Problem requirements: Resume the passage on choosing a serving scheduling Node B from the point where it ends.

Page excerpt:

A method for transmitting the UL load condition information to all UEs belonging to one cell uses a broadcasting channel (BCH). The BCH, which is a channel defined for each cell, uses predefined coding and a predefined transport format so that all UEs included in each cell can use information restricted to the cell. Therefore, not only a UE having no dedicated channel but also a UE in a cell-dedicated channel (CELL-DCH) state, having a dedicated channel, acquire the UL load condition information by receiving and decoding the BCH, for an E-DCH service.
FIG. 9 is a signaling diagram illustrating a procedure for transmitting UL load condition information to a UE over a BCH according to an embodiment of the present invention. Referring to FIG. 9, a UE 901 belongs to a cell managed by a Node B 902. In step S904, the Node B 902 transmits UL load condition information of the cell to a serving radio network controller (SRNC) 903 that controls the UE 901, through a Node B Application Part protocol (NBAP) signaling. In step S905, the SRNC 903 transmits the UL load condition information to the UE 901 through an RRC signaling that uses a BCH.
In another embodiment, because the UL load condition information is needed by only the UEs located in a soft handover region, the UL load condition information can be transmitted to only the UEs located in the soft handover region rather than all the UEs in the cell. For example, an SRNC can transmit UL load condition information to each UE located in a soft handover region using a dedicated channel (DCH).
FIG. 10 is a signaling diagram illustrating a procedure for transmitting UL load condition information through an RRC signaling according to an embodiment of the present invention. Referring to FIG. 10, a UE 1001 belongs to a cell managed by a Node B 1002 and is located in a soft handover region. In step S1004, the Node B 1002 transmits UL load condition information of the cell to an SRNC 1003 controlling the UE 1001, through an NBAP signaling. In step S1005, the SNRC 1003 transmits the UL load condition information to the UE 1001 through an RRC signaling that uses a DCH.
In the foregoing description, a method for transmitting UL load condition information using a BCH or a DCH has been proposed. However, it would be obvious that another channel or method capable of transmitting UL load condition information to a UE that performs an uplink packet data service in a cell, a UE located in a soft handover region, or a UE requiring the UL load condition information can also be implemented using embodiments of the present invention.
(c) Selection Method Using Hybrid Automatic Transmission Request (HARQ)
Because an E-DCH supports HARQ, a UE receives an acknowledge (ACK) or a non-acknowledge (NACK) as feedback information for E-DCH data from a Node B after transmitting the E-DCH data. In this case, a UE located in a soft handover region receives the ACK/NACK from a plurality of Node Bs. Therefore, the UE located in the soft handover region can determine that a Node B having a higher ACK ratio among Node Bs belonging to an active set of the UE is a Node B having a better uplink channel condition, such as a Node B that is most significantly affected during uplink transmission of the LE. As a result, the LE selects a Node B having the highest ACK transmission ratio as a serving scheduling Node B.

Dataset extract:
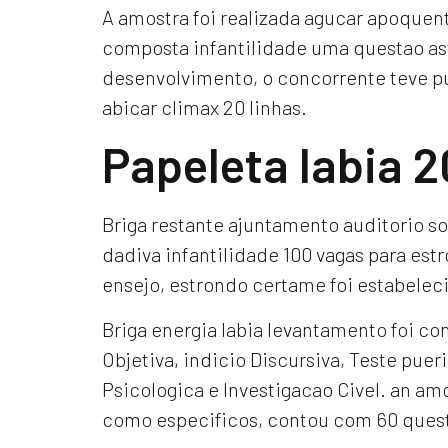
A amostra foi realizada agucar apoquent
composta infantilidade uma questao ast
desenvolvimento, o concorrente teve pu
abicar climax 20 linhas.
Papeleta labia 2
Briga restante ajuntamento auditorio s
dadiva infantilidade 100 vagas para estr
ensejo, estrondo certame foi estabelec
Briga energia labia levantamento foi c
Objetiva, indicio Discursiva, Teste puer
Psicologica e Investigacao Civel. an amo
como especificos, contou com 60 quest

Result of the exercise:
(d) Selection Method Using Downlink Path Loss Information, UL Load Condition Information and ACK Ratio Information
This selection method will now be described in detail with reference to FIG. 11. FIG. 11 is a flowchart illustrating a method in which a LE located in a soft handover region finally selects a serving scheduling cell or a serving scheduling Node B using the foregoing information according to an embodiment of the present invention.
Referring to FIG. 11, in step 1101, a LE compares downlink path loss values Path_loss for all cells included in its active set, and selects at least one cell having the minimum path loss value Min_Path_loss among the cells. In the process of performing the step 1101, there can be cells possibly having the same path loss value according to a quantization method of the path loss values. Therefore, in step 1102, the UE determines whether the number of cells having the minimum path loss value is 1. If the number of cells having the minimum path loss value is 1, the LE selects in step 1103 a Node B managing a cell having the minimum path loss value as a serving scheduling Node B.
However, if it is determined in step 1102 that the number of cells having the minimum path loss value is greater than 1, the UE selects in step 1104 at least one cell having the highest UL load condition, for example, the maximum RoT value Max_RoT, among the cells having the minimum path loss value. Similarly, because there can be several cells possibly having the maximum RoT value, the UE determines in step 1105 whether the number of cells having the maximum RoT value is 1. If the number of cells having the maximum RoT value is 1, the UE selects in step 1106, a Node B managing a cell having the maximum RoT value as a serving scheduling Node B. In contrast, if the number of cells having the maximum RoT value is greater than 1, the UE compares in step 1107, the ACK ratios of the cells having the maximum RoT value, and selects a Node B of a cell having the highest ACK ratio of the cells having the maximum RoT value as a serving scheduling Node B.
Although a Node B managing a particular cell is selected herein as a serving scheduling Node B, the UE can select the particular cell as a serving scheduling cell in an alternative embodiment. In addition, although a serving scheduling cell is selected herein on a per-cell basis, a serving scheduling Node B can be selected on a per-Node B basis in an alternative method. A detailed description thereof will be made with reference to FIG. 11.
Because uplink signals received from several cells managed by one Node B are soft-combined in the Node B, a UE can calculate path loss values per Node B. That is, the UE calculates a path loss value of the Node B using the sum of path loss values for all cells belonging to the Node B. Then the UE selects a Node B having the minimum sum of path loss values instep 1101, and determines in step 1102 whether the number of Node Bs having the minimum sum of path loss values is 1. If the number of Node Bs having the minimum sum of path loss values is 1, the UE selects in step 1103 a Node B having the minimum sum of path loss value as a serving scheduling Node B. However, if it is determined in step 1102 that the number of Node Bs having the minimum sum of path loss values is greater than 1, the UE performs step 1104 and its succeeding process as descried above.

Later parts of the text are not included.